Monday, Apr. 21, 1947

Southerner by Inclination

For 58 years the Charlotte, N. C. News (circ. 62,000) has covered the Carolinas with its good intentions, exposing and opposing brutality to Negroes and chain gangs, working for better housing. Its campaigns brought it a measure of fame, but no great fortune. Since January, when a well-heeled syndicate of business tycoons took over, Carolinians have wondered whether the News's new owners would turn out to be too fat to fight.

This week they got a reassuring answer when Publisher Thomas L. Robinson appointed a new editor. His choice was Harry S. Ashmore, the News's associate editor, and one of the South's more realistic and readable editorial writers.

A decade ago, as a fresh-from-college reporter on the Greenville Piedmont, Ashmore got a big hand in the Carolinas by touring "the Deep North" to do a series on Tobacco Roads above the Mason-Dixon line.

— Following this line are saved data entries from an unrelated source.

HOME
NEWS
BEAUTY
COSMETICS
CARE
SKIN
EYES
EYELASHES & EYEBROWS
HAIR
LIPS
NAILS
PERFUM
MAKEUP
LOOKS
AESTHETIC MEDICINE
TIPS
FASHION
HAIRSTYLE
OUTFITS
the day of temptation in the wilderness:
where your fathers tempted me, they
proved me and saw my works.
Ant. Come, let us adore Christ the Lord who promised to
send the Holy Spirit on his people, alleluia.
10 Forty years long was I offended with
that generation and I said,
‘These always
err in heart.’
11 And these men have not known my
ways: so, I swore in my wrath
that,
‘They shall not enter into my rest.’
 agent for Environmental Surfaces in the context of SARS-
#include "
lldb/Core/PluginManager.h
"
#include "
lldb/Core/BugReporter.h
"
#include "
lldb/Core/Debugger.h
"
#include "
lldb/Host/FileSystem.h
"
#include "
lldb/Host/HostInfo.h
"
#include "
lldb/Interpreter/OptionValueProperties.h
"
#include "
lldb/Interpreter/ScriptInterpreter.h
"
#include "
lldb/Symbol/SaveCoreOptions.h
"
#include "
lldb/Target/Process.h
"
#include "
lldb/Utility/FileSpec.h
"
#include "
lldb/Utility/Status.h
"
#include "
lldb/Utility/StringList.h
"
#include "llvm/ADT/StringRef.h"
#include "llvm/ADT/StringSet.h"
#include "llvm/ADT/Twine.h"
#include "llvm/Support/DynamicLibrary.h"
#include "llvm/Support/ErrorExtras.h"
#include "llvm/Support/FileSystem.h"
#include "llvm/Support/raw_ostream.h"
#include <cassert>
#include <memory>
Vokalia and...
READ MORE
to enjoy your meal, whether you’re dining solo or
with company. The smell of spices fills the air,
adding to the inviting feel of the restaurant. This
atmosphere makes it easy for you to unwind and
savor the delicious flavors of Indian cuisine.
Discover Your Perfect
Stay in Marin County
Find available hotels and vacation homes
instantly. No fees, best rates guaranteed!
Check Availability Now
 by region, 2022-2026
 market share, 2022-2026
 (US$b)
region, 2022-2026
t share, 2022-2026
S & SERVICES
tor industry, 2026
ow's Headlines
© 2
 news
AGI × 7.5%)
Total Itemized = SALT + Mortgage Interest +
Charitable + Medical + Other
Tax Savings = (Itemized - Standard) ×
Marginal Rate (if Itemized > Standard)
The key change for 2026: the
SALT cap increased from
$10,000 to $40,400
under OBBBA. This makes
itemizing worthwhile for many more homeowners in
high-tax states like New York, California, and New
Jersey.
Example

He took charge of the News's editorial page after serving as an infantry lieutenant colonel in Europe. His campaigns (for two-party politics, racial and religious tolerance, votes for Negroes, higher pay for teachers) have established him as neither a Yankee-lover nor a deep-dyed Southerner.

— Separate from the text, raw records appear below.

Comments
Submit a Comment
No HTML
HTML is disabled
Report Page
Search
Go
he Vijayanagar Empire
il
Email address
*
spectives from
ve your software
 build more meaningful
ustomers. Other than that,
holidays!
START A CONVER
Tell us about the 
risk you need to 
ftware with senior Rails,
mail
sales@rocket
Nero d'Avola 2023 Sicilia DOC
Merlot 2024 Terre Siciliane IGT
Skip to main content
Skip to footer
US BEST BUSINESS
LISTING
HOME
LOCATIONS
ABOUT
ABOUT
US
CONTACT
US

Ashmore, who is 30 but looks older, tempers his enthusiasm for reform with consideration for the facts of Southern life. Says he: "We hope to avoid the usual Southernisms, [such as] undue sensitivity to outside criticism. . . . We will maintain, however, that the Southern white man is a member of a persecuted minority, constantly damned by U.S. liberals who ignore his considerable accomplishments. ... I am a Southerner by inclination as well as by virtue of two Confederate grandfathers, but it is high time we rejoined the Union."